When Should You Visit Your Dentist For Tooth Extraction?
The extraction of teeth is required in some instances. Although tooth extraction procedures aren't conducted often, some scenarios must be handled by a dentist as soon as possible. This helps prevent severe problems from occurring and ensures your dental health is maintained. Outlined below are some common examples that lead to tooth extraction.
A spreading infection
If you have a dental infection, it's crucial to have it checked out by a dentist as soon as possible. Infections can spread fast and even lead to discomfort. This means you'll even find it difficult to eat. If you notice signs of a toothache, visit your dentist right away. Infections need to be treated before they become severe.
Sometimes the dentist may need to perform a tooth extraction to get rid of the infection. Once this occurs, antibiotics are prescribed to treat the infection. Later on, the tooth is replaced with dental crowns or dental implants.
Tartar build-up and untreated dental plaque cause tooth decay. If a tooth has decayed severely, the dentist will extract it. A tooth can only be saved if it has more of a healthy structure compared to the rotten part. You'll require extraction if the cavity has grown beyond repair. If it can be repaired, a crown, root canal or filling is an option the dentist will recommend.
Fractured tooth under the gum
Teeth absorb massive impacts each time you bite and chew food. If your teeth do not fit together whenever you take a bite, the chewing force can crack the lower molars eventually. People who recently had a large filling or root canal are at a higher risk of cracking their teeth. If a tooth gets fractured below the gum line, see your dentist since it needs to be extracted immediately.

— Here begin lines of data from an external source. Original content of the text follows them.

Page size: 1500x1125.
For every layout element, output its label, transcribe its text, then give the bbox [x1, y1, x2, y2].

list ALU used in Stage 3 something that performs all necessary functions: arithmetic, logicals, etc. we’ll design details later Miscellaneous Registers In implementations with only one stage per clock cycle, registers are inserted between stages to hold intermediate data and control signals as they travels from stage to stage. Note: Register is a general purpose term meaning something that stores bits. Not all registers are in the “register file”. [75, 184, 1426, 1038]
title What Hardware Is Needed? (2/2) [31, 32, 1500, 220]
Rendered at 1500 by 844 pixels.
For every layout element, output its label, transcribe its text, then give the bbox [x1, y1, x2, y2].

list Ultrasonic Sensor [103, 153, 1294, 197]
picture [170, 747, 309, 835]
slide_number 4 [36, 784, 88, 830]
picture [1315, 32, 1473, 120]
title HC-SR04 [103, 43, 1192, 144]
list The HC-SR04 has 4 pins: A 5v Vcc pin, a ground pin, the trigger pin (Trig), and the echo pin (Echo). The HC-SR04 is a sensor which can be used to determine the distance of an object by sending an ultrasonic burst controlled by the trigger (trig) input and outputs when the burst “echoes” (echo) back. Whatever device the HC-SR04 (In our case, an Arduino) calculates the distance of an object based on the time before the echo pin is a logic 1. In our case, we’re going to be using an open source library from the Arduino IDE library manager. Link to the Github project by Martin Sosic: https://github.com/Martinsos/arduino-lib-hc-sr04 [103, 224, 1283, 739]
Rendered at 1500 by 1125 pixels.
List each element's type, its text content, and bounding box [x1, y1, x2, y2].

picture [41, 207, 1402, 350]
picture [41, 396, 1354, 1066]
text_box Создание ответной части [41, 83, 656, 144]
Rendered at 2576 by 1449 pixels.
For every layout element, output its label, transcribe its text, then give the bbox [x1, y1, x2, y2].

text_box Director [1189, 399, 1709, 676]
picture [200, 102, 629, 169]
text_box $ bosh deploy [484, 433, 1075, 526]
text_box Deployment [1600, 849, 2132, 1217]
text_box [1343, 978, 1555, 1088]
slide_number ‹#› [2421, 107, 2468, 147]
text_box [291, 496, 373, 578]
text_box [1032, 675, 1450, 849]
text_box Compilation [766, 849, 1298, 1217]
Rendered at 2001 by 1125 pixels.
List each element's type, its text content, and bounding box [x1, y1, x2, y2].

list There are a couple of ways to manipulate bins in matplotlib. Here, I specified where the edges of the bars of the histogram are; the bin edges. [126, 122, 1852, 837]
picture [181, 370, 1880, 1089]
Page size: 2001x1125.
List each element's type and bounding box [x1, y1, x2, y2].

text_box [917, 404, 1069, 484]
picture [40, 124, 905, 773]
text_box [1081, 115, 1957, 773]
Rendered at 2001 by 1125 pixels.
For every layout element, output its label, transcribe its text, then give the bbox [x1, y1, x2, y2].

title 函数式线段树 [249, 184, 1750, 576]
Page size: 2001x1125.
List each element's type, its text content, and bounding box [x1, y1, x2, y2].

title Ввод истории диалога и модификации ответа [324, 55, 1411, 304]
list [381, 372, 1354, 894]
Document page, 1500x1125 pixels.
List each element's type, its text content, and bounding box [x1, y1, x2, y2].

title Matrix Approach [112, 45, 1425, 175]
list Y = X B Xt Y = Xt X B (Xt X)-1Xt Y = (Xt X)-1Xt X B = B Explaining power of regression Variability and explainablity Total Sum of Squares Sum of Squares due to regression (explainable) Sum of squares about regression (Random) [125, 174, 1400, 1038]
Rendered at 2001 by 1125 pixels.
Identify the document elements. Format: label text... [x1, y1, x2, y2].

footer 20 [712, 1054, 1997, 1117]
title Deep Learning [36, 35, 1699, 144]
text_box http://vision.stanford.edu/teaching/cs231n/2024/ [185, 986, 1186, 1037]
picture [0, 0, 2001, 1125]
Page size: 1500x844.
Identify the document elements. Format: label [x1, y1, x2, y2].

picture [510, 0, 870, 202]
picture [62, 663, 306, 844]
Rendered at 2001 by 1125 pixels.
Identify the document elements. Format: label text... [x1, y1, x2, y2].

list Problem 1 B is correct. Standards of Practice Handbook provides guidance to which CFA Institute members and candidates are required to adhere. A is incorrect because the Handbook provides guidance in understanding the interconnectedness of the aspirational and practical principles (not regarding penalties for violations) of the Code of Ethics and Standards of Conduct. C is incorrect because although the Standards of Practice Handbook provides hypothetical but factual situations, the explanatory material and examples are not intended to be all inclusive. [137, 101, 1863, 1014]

Early gum disease, also known as gingivitis, can be reversed with good oral hygiene and getting routine teeth cleanings done by your dentist. However, if this condition progresses into periodontal disease, these measures cannot work. Periodontal infection attacks gums, along with other structures that support the teeth. When the gums recede, the teeth get less support, meaning their probability of falling out increases. Such teeth may also need to be extracted. While periodontal disease isn't curable, your dentist can slow the advancement.
If you have excess teeth, your dentist may recommend tooth extraction since they obviously cannot fit in the jaw. This procedure helps prevent crowding. Although dentists sometimes prefer not to extract a tooth, sometimes patients need it.